# Art/Object Issues > Collections Care >  Storing Light-Sensitive Framed Works

## ksissons

Our collection consists of quite a few works that are light-sensitive that would ideally be lying flat in a drawer or a box. Unfortunately for them they are framed up full time in our 2D hanging storage. The biggest group of these objects that makes the best test case to explain are conservation mounted ancient Peruvian textiles. Because of the extreme light sensitivity of textiles, we of course are doing them quite a disservice every time we turn on our overhead lights to access storage. Since they have to hang as they are for the foreseeable future we thought that we should make them covers.

Does anyone have any experience or ideas for creating covers that could go over framed/Plexi works that are hanging on a vertical painting rack with S-hooks? 

Ideally, we wouldn't want to have to take the whole piece down just to look at what is under the cover - I personally would appreciate something where it could be flipped up because then it requires less staff involvement every time someone wants to take a quick look. 

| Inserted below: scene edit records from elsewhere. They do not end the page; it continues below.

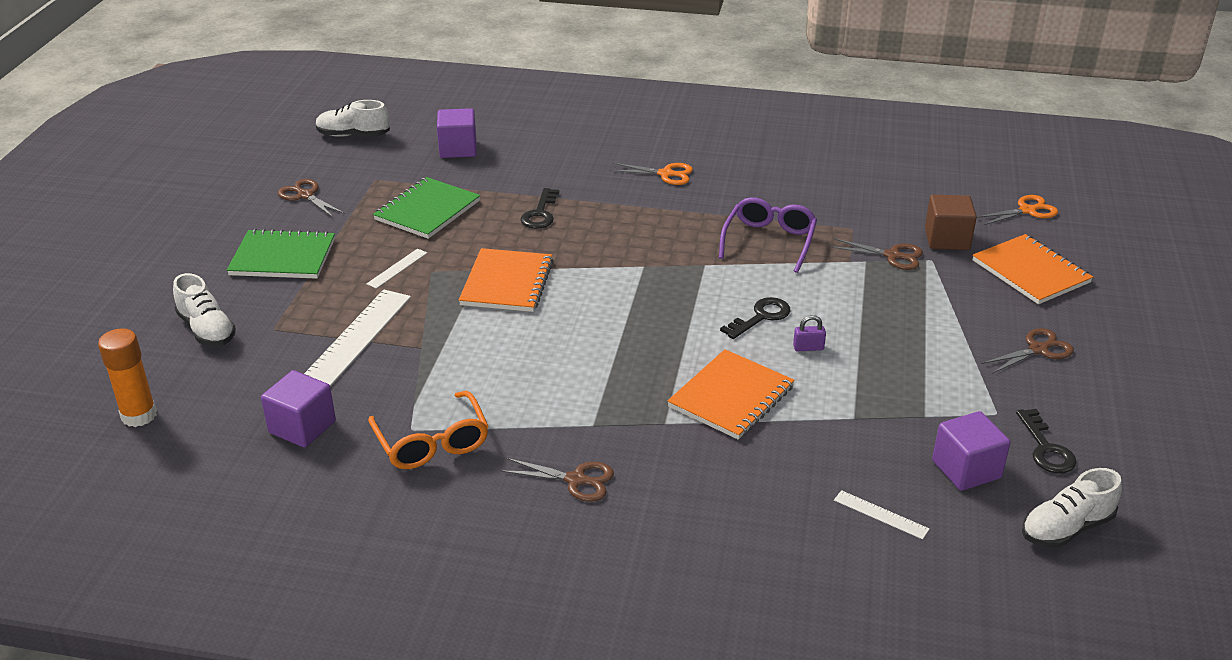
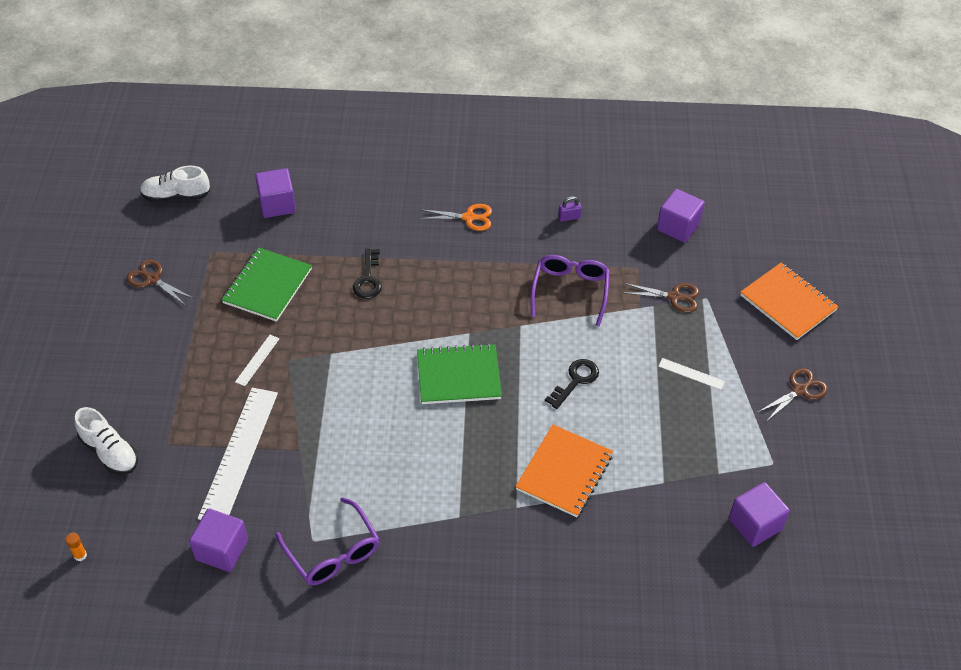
camera: 10 degrees left, 15 degrees up
orange glue stick [98,328,157,427] -> orange glue stick [65,533,87,561], size x0.44
green notebook [227,229,335,279] -> green notebook moved to [417,343,502,404]
orange glasses [368,391,488,469] -> purple glasses [276,497,379,585]
orange notebook [459,248,553,312] -> none
brown scissors [500,458,614,502] -> none
purple padlock [793,315,826,351] -> purple padlock moved to [558,196,582,222]
white ruler [834,490,930,540] -> white ruler moved to [658,358,725,390]
brown cube [925,194,977,250] -> none
orange scissors [977,195,1058,225] -> none
black key [1016,409,1077,474] -> none
white shoe [1022,468,1122,548] -> none
none -> purple cube [657,189,705,243]

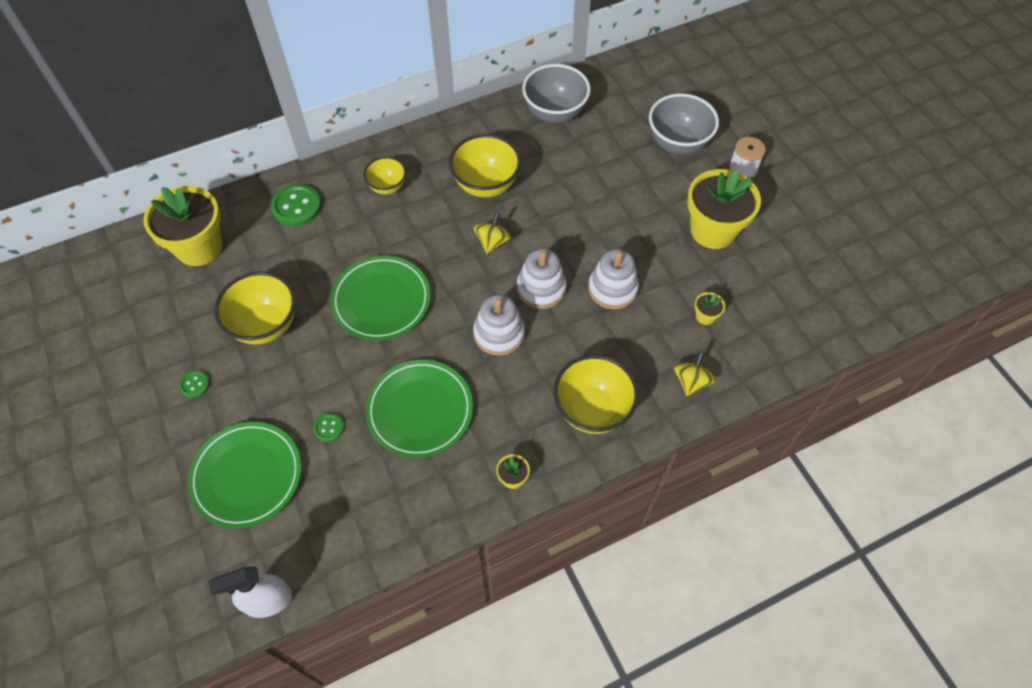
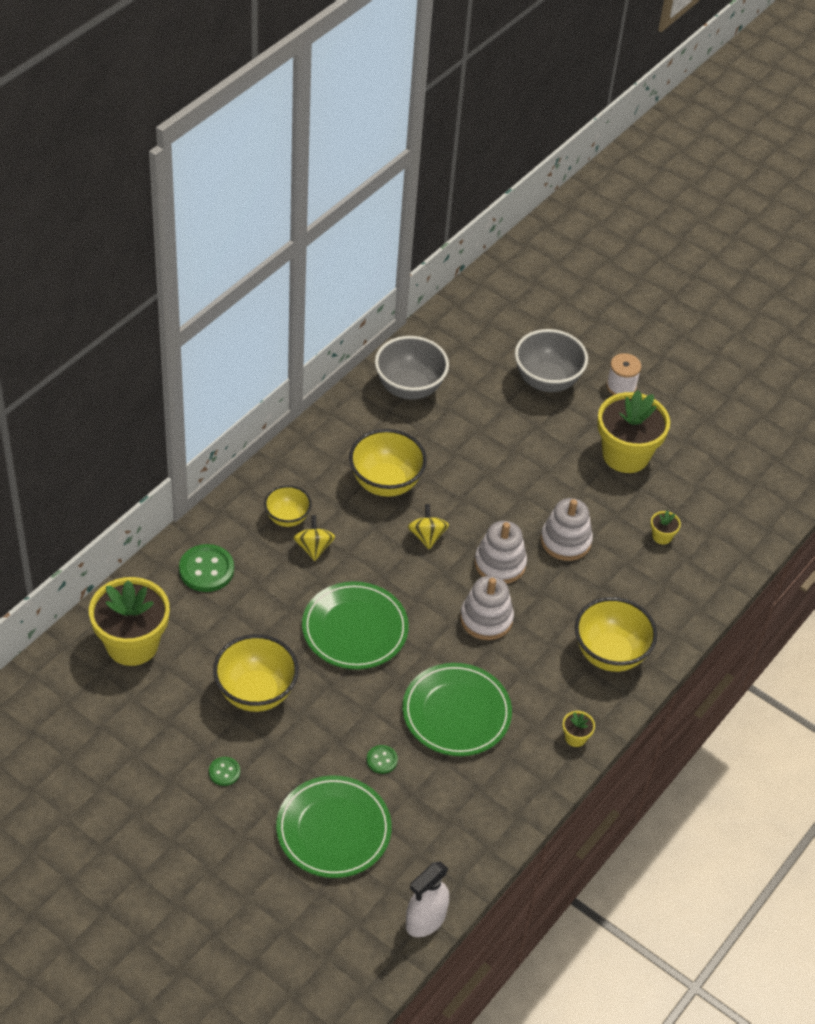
camera: 30 degrees left, 10 degrees down
yellow spinning top [674,352,716,396] -> yellow spinning top moved to [293,515,335,561]

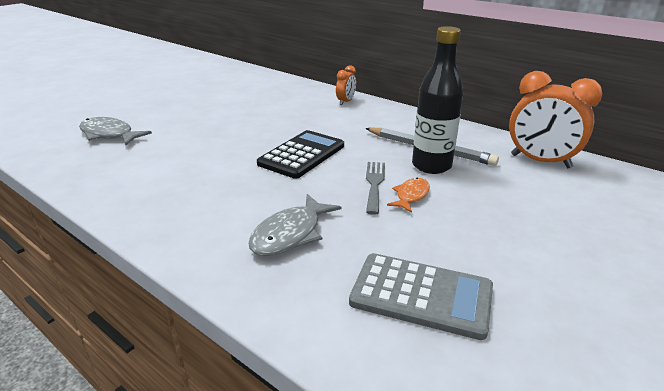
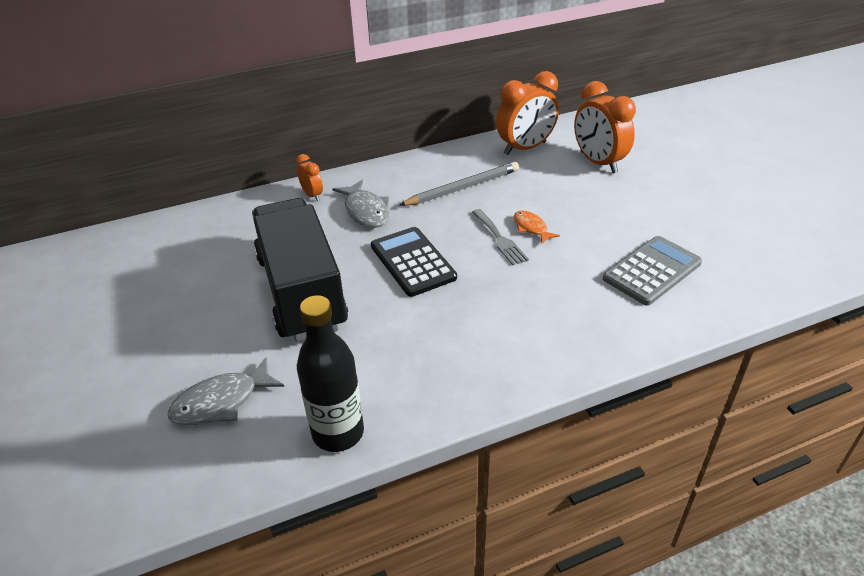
camera: 60 degrees left, 10 degrees up
grey fish [248,194,341,256] -> grey fish moved to [332,180,389,228]
grey fork [366,162,385,215] -> grey fork turned 150 degrees counterclockwise [472,209,529,265]
black bottle [412,26,463,174] -> black bottle moved to [297,295,364,452]
none -> black truck [252,198,348,341]
none -> orange clock [574,81,636,173]

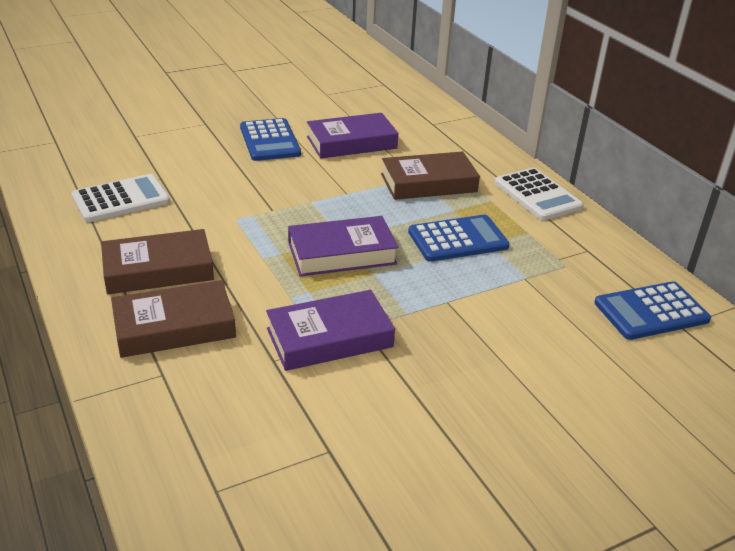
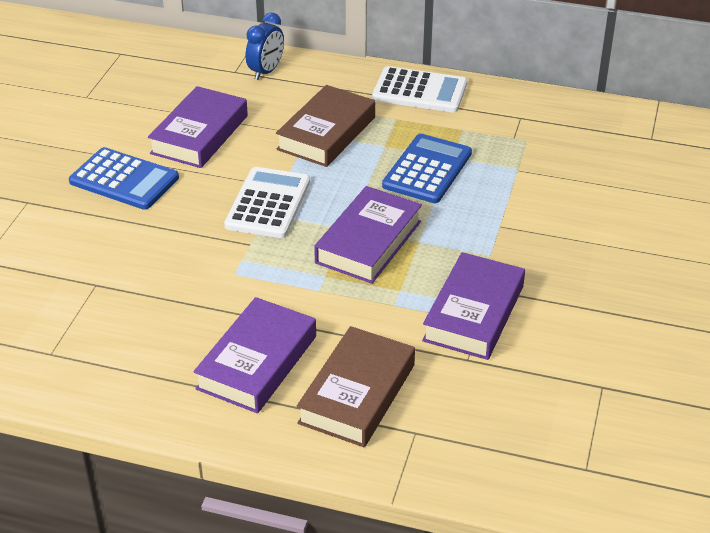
camera: 45 degrees left, 5 degrees up
white calculator [72,174,170,222] -> white calculator moved to [224,167,310,238]
brown book [101,229,214,294] -> purple book [193,297,316,413]
blue calculator [594,281,711,340] -> none
none -> blue clock [246,13,284,80]

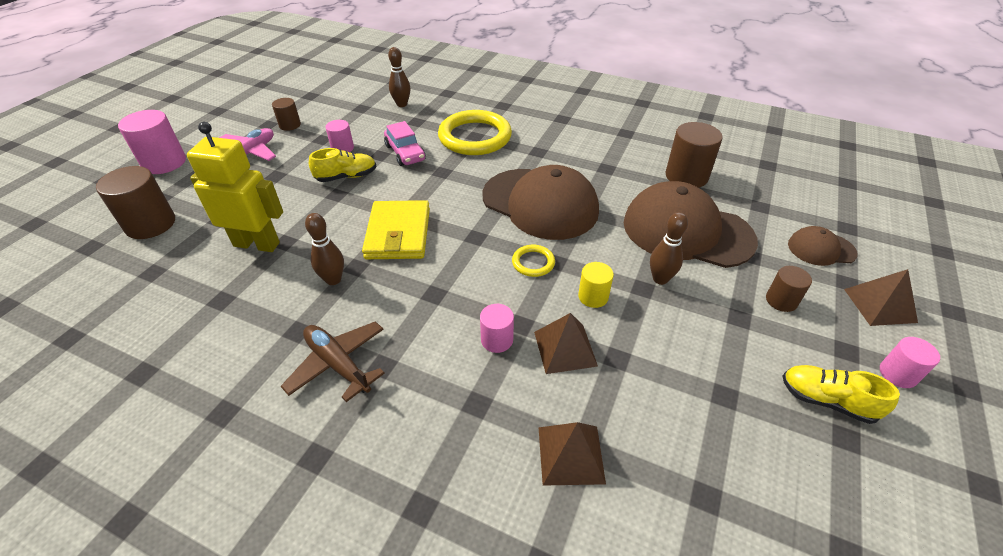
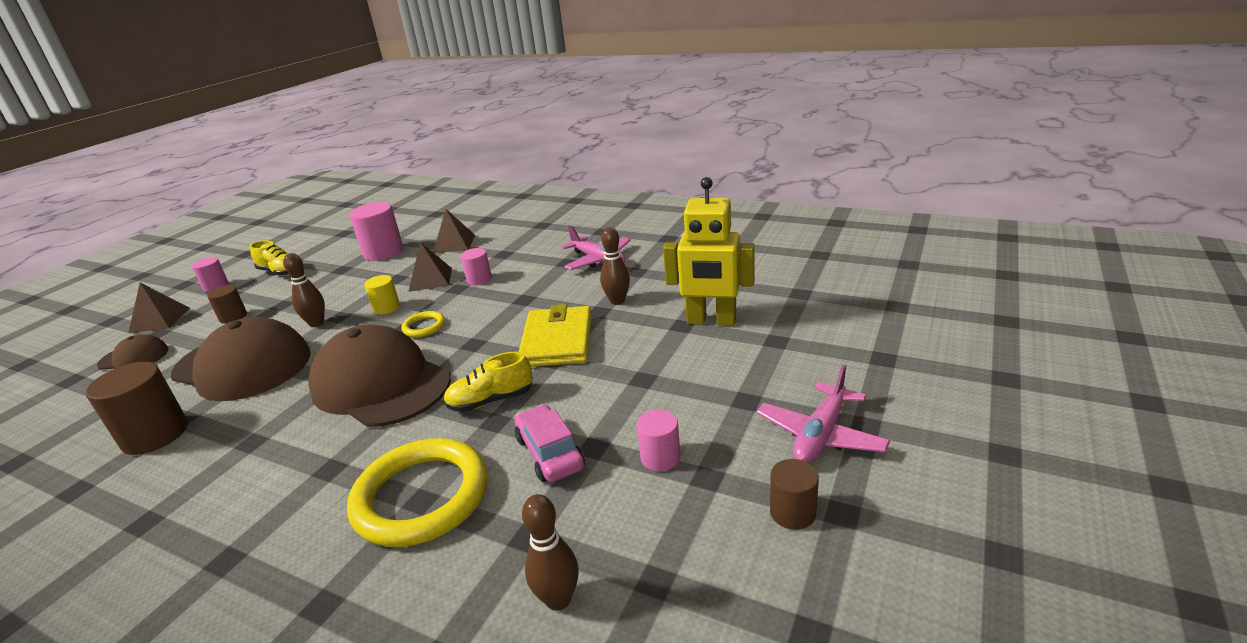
camera: 175 degrees left, 15 degrees down
brown cylinder [96,166,175,239] -> none
pink cylinder [118,110,186,174] -> pink cylinder moved to [349,202,404,261]
brown plane [281,321,385,402] -> pink plane [561,225,631,270]
yellow shoe [309,148,376,182] -> yellow shoe moved to [443,352,533,412]

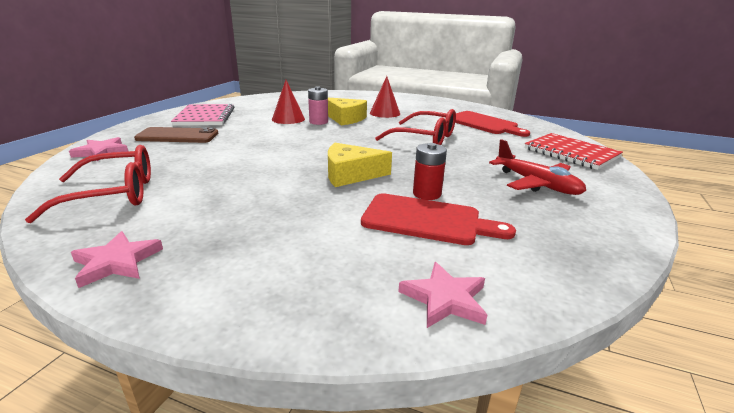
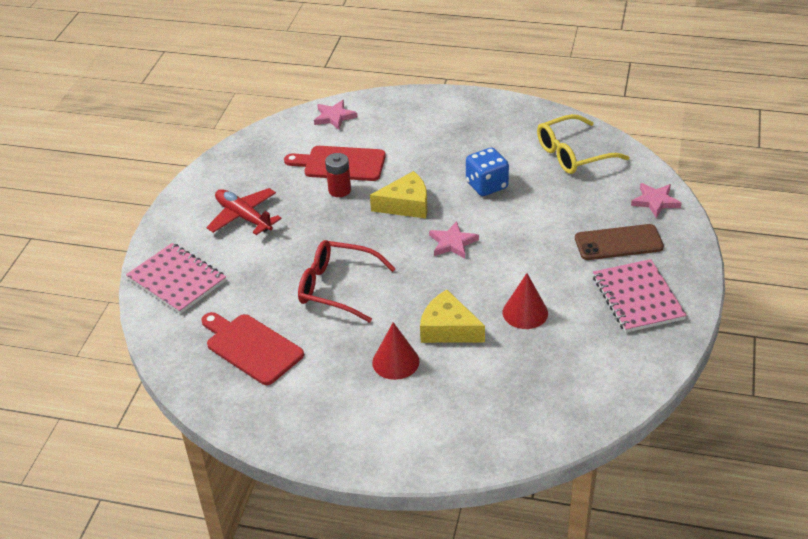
camera: 175 degrees right, 15 degrees up
red glasses [25,145,151,223] -> yellow glasses [537,114,630,174]
pink star [71,231,163,288] -> pink star moved to [429,221,479,258]
pink battery [308,86,328,125] -> none
red notebook [525,133,623,170] -> pink notebook [126,243,226,314]
none -> blue dice [466,148,509,196]

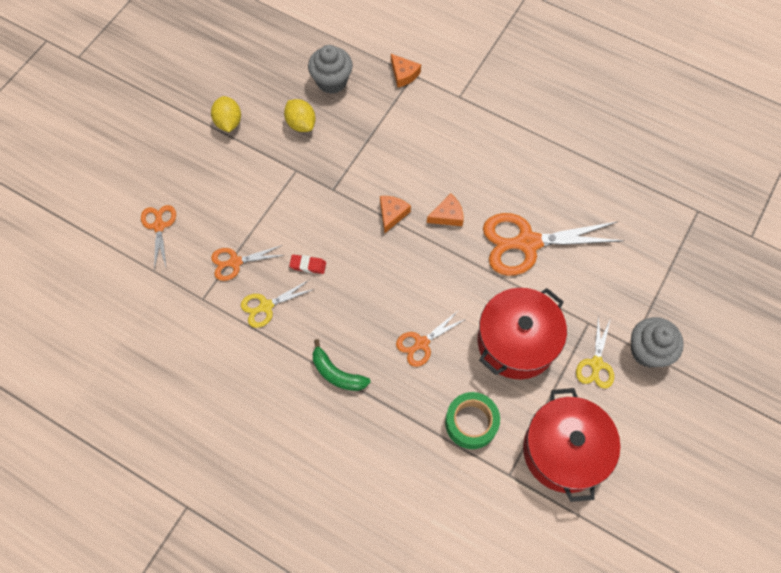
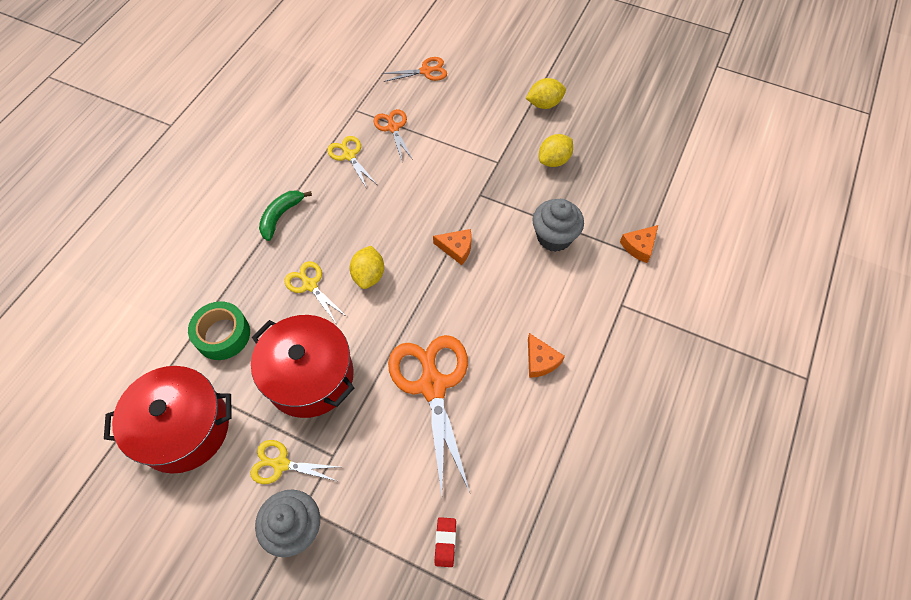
camera: 85 degrees right, 5 degrees down
red eraser [289,255,326,274] -> red eraser moved to [435,517,456,567]
grey cupcake [308,45,353,94] -> grey cupcake moved to [533,199,584,252]
orange scissors [396,311,465,367] -> yellow scissors [284,261,347,323]
orange cheese [427,193,464,226] -> orange cheese moved to [528,333,565,378]
none -> yellow lemon [350,246,384,289]

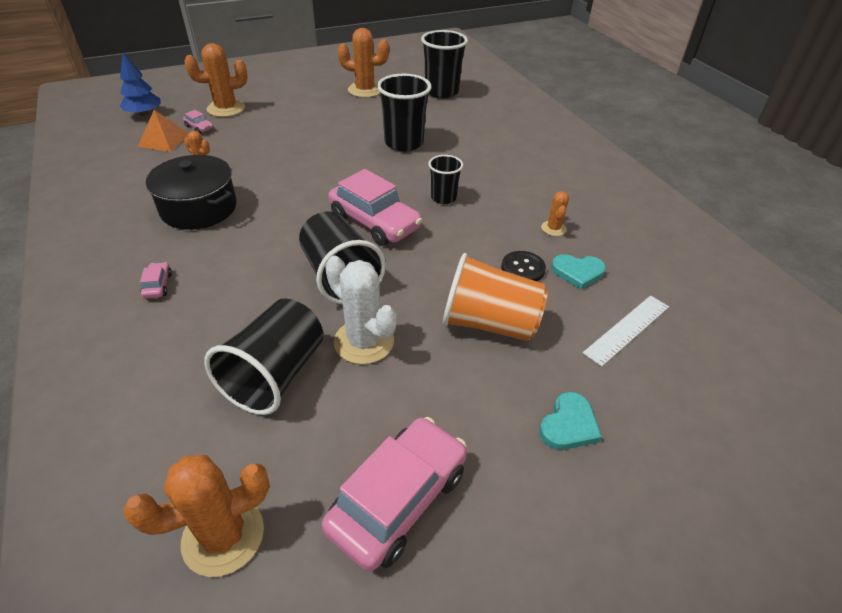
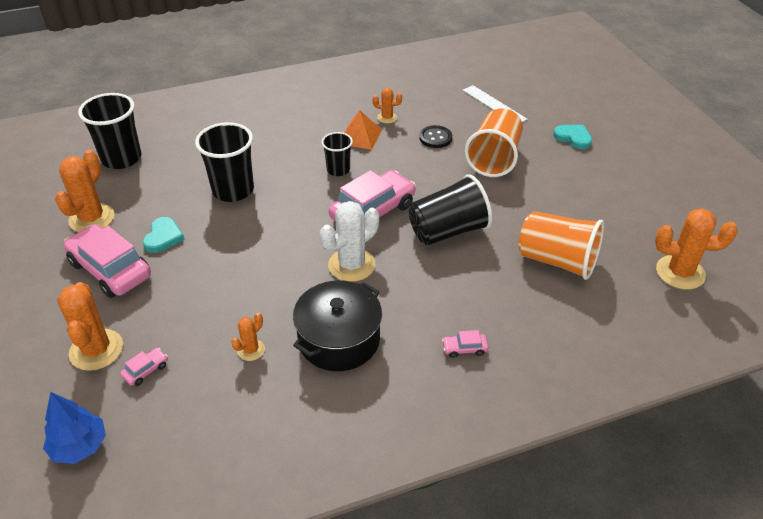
camera: 85 degrees left, 0 degrees up
orange cactus [123,455,270,577] -> orange cactus turned 60 degrees counterclockwise [655,208,738,290]
orange pyramid [138,110,189,152] -> orange pyramid moved to [344,110,382,150]
black cup [204,298,323,415] -> orange cup [519,211,604,280]
pink car [321,417,467,572] -> pink car moved to [63,224,151,298]
white cactus [325,256,397,364] -> white cactus moved to [320,201,379,282]
turquoise heart [551,254,606,290] -> turquoise heart moved to [143,217,185,253]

We are prepared to get creative, but always like to know if something has already been attempted (either successfully or unsuccessfully).

----------


## jwilliams

You might consider making these of Tyvek, which can be sewn to create an open-backed "box" shape, as shown in the photo below. This would allow you to easily lift a corner while it's on the rack to have a quick peek, you can tag the accession number on the face, and has the added benefit of providing a little waterproofing in case of a minor leak event.

----------